Considering All The Benchmarks
Leads are essential to online firm marketing, but it is important to consider all stages of the process. Analytic tools like those offered through Google Analytics can show you the number of unique visitors to your site. Tracking software can help you determine how many of those visitors fill out contact forms and become leads. You can compare new client lists to find out your conversion rate from visitors to leads and from leads to clients. You also need to establish an average revenue generated per client or per type of client.

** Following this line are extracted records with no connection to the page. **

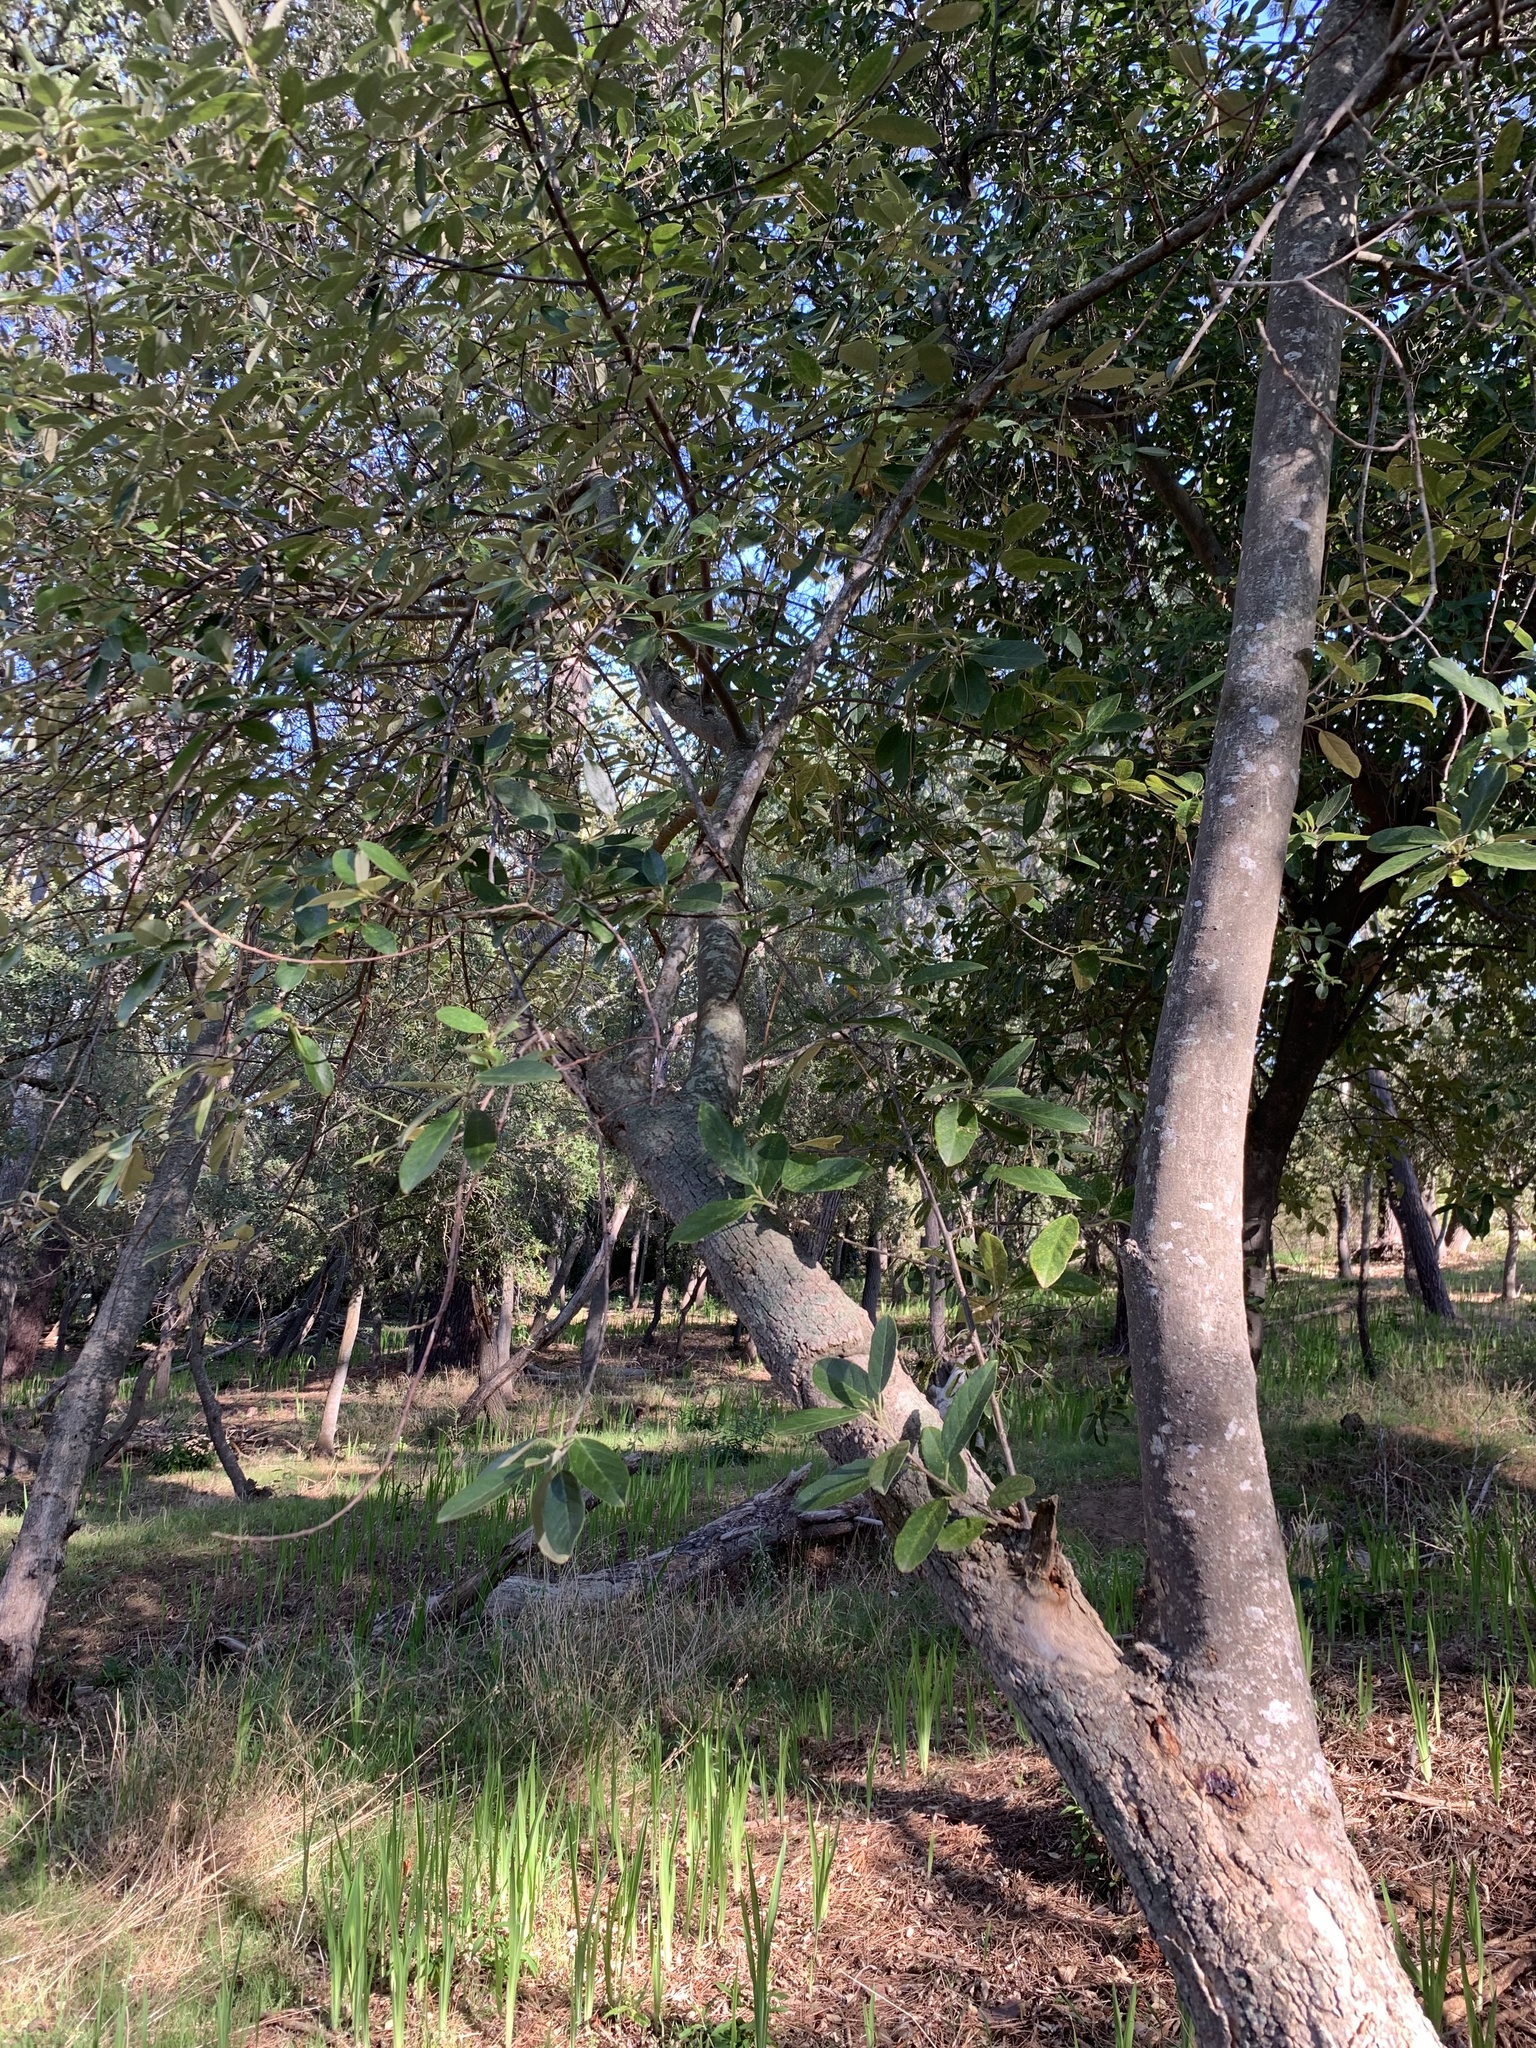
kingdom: Plantae
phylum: Tracheophyta
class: Magnoliopsida
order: Malpighiales
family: Achariaceae
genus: Kiggelaria
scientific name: Kiggelaria africana
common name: Wild peach
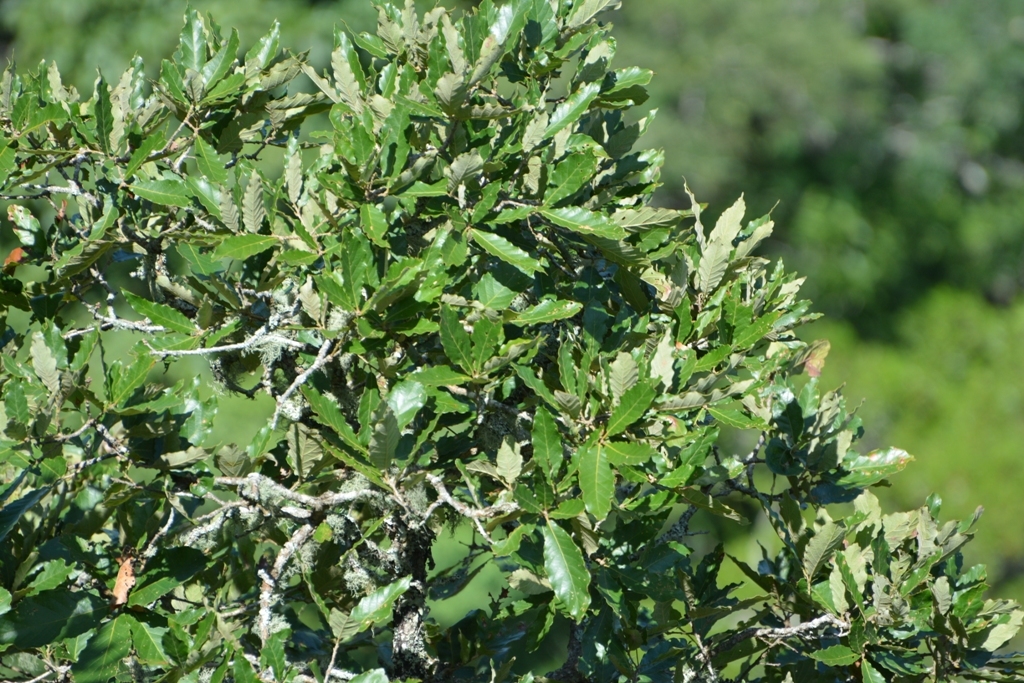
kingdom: Plantae
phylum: Tracheophyta
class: Magnoliopsida
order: Fagales
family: Fagaceae
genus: Quercus
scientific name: Quercus purulhana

For instance, if you determine that the average revenue generated per client is $6,000 and your Google ad campaigns bring in two new clients per month, then those ads are bringing in $12,000 month. How much are you spending to create the content and place the ads each month? The same analysis needs to be undertaken for each online marketing avenue, if possible. If you are working with a marketing firm and they do not automatically supply information showing the leads generated by ads or blogs or unique visitors to your website, ask for that information. If you want help determining how many of your new clients are coming from various marketing efforts, ask your marketing firm to find the best ways to track that information. They are there to help you maximize your return on your investment, and they should be able to demonstrate how they are accomplishing that goal.
Look At Calculations From The Right Perspective
In the world of internet marketing where sweeping changes can be made instantaneously and results can be measured in real time, we sometimes have to remember to pause and wait. While measurements are immediate, results still take time to play out.
Trying to gauge the ROI of a campaign too soon can give you incomplete results. When reviewing returns, look for overall trends rather than specific anomalies. It takes time for marketing investments to pay off. But if you’re showing no measurable progress after a sufficient period, then it is time for a new strategy.